● Work to complete
• A. Answer these from the article on babies learning to walk:
(i) How early and how late might infants start walking?
(ii) Between what ages does most of the muscle building and coordination for walking happen?
(iii) According to the American Pregnancy Association report, what may an infant do at 11 months?
• B. In one to three sentences, explain why the article on babies learning to walk says that learning to walk doesn't happen overnight.
• C. Give a continuation of the article on babies learning to walk, picking up after its last sentence.

● Excerpt
= Beginning of Section =

Every new milestone your baby reaches on time is reassurance that she's developing normally, but there's no exact "on time" point for a baby's first steps. Some infants start walking as early as 9 months, some as late as 16 months or later. Don't panic if she's content to crawl while her friends toddle. As long as she's making progress in her physical development, it's a safe bet that she'll catch up when she's ready.
The Road to Walking
Learning to walk doesn't happen overnight. Infants first need to develop muscles to support their weight and figure out how to coordinate their arms and legs, says the website ZerotoThree. Most of that happens when he's between 6 and 10 months old. He might scoot backward, hold himself up on all fours, roll around on the floor or master the traditional forward crawl. Give the baby a large, open and safe space to explore and entice him to move forward by placing favorite toys out of reach.
Awkward First Steps
The rare baby will simply tire of the floor one day, and just stand up and walk. Most infants, however, ease into walking. She might spend weeks repeatedly pulling herself up using the edge of a table, only to stand still. She might also take a few halting steps as she holds onto furniture or a hand. At 11 months, an infant may walk while holding onto furniture, then step out with one hand held a month later says a report on The American Pregnancy Association website. The HealthyChildren site says some babies will already be walking, and talking, by that time.

= End of Section =

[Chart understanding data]
= Beginning of Section =

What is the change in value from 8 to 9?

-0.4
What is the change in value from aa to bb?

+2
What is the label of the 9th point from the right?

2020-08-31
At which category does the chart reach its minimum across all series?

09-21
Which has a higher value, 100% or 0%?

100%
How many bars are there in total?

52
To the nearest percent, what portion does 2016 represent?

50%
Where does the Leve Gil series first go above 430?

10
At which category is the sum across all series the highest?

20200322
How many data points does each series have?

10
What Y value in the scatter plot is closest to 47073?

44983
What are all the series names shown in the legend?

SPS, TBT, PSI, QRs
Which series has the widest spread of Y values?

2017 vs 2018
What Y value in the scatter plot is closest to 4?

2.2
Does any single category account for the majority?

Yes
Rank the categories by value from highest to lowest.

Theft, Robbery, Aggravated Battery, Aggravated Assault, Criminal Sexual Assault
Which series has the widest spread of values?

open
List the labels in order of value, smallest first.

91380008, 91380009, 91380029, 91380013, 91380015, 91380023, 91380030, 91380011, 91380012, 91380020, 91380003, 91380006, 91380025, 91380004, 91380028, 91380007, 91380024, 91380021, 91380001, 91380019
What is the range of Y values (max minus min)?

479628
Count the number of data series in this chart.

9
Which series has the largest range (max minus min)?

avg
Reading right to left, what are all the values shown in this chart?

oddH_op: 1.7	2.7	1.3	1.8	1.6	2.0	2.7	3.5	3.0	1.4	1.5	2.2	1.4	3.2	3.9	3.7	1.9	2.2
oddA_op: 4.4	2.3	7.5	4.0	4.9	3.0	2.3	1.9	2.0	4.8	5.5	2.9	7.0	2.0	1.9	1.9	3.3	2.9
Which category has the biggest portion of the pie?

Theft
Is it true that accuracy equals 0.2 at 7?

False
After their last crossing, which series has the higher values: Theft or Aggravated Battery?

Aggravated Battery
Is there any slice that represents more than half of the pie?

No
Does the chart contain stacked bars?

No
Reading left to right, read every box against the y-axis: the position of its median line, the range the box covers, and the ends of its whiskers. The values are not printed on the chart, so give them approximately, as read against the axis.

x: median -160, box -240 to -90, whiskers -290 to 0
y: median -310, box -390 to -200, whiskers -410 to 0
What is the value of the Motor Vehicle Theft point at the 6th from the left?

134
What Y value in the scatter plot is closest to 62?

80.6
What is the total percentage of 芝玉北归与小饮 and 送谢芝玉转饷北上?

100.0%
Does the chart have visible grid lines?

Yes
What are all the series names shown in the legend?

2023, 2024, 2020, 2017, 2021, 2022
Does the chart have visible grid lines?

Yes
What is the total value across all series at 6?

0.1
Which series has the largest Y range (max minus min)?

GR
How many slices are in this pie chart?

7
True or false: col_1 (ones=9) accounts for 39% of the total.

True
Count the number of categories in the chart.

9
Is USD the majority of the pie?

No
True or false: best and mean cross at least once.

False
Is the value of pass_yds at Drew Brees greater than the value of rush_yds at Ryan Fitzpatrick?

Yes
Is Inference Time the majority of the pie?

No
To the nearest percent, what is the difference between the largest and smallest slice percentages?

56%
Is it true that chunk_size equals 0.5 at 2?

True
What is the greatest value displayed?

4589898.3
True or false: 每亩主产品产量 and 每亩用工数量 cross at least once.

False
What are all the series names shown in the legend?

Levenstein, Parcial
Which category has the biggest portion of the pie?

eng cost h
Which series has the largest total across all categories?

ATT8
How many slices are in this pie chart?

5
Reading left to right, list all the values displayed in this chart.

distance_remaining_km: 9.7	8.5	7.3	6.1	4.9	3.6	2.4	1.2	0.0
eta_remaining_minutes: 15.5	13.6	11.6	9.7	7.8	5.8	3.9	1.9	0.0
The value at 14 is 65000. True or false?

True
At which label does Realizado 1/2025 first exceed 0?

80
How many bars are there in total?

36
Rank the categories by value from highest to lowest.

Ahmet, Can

= End of Section =

● Task-by-task results
• A.
(i) As early as 9 months, and as late as 16 months or later.
(ii) Between 6 and 10 months old.
(iii) Walk while holding onto furniture.

• B. Infants first have to build the muscles that support their weight. They also have to work out how to coordinate their arms and legs. Most of this happens between 6 and 10 months of age.

• C.
If you've blown out the candles on his first birthday cake and he still seems nowhere close to walking, start keeping a written log of his physical skills. As long as he's steadily gaining new skills—for instance, becoming more coordinated at crawling, pulling himself up to standing—there's probably no cause for concern. In fact, says AskDrSears.com, some babies will be 16 months old before they start walking. A baby who walks late may be less accident prone than his peers, and this delay may just be the result of having an easygoing temperament. But, if the baby's physical development is stalled or regressing, or if he hasn't taken a step by 16 months, contact his pediatrician.
What Comes Next
Once your baby discovers the big world that was previously out of reach, she's going to want to explore it. Make her expanded world a safe one with a baby-proofing refresher. Check that all outlets are covered, all toilet seats locked, all cords are out of reach and all light or unbalanced pieces of furniture are secured to walls. All staircases need baby gates secured at the tops and bottoms with hardware; spring-loaded gates aren't safe enough. As for your baby's steps themselves, don't worry if her gait looks awkward. New walkers may walk on their toes or with their toes pointed inward, says KidsHealth, and these tendencies usually go away on their own.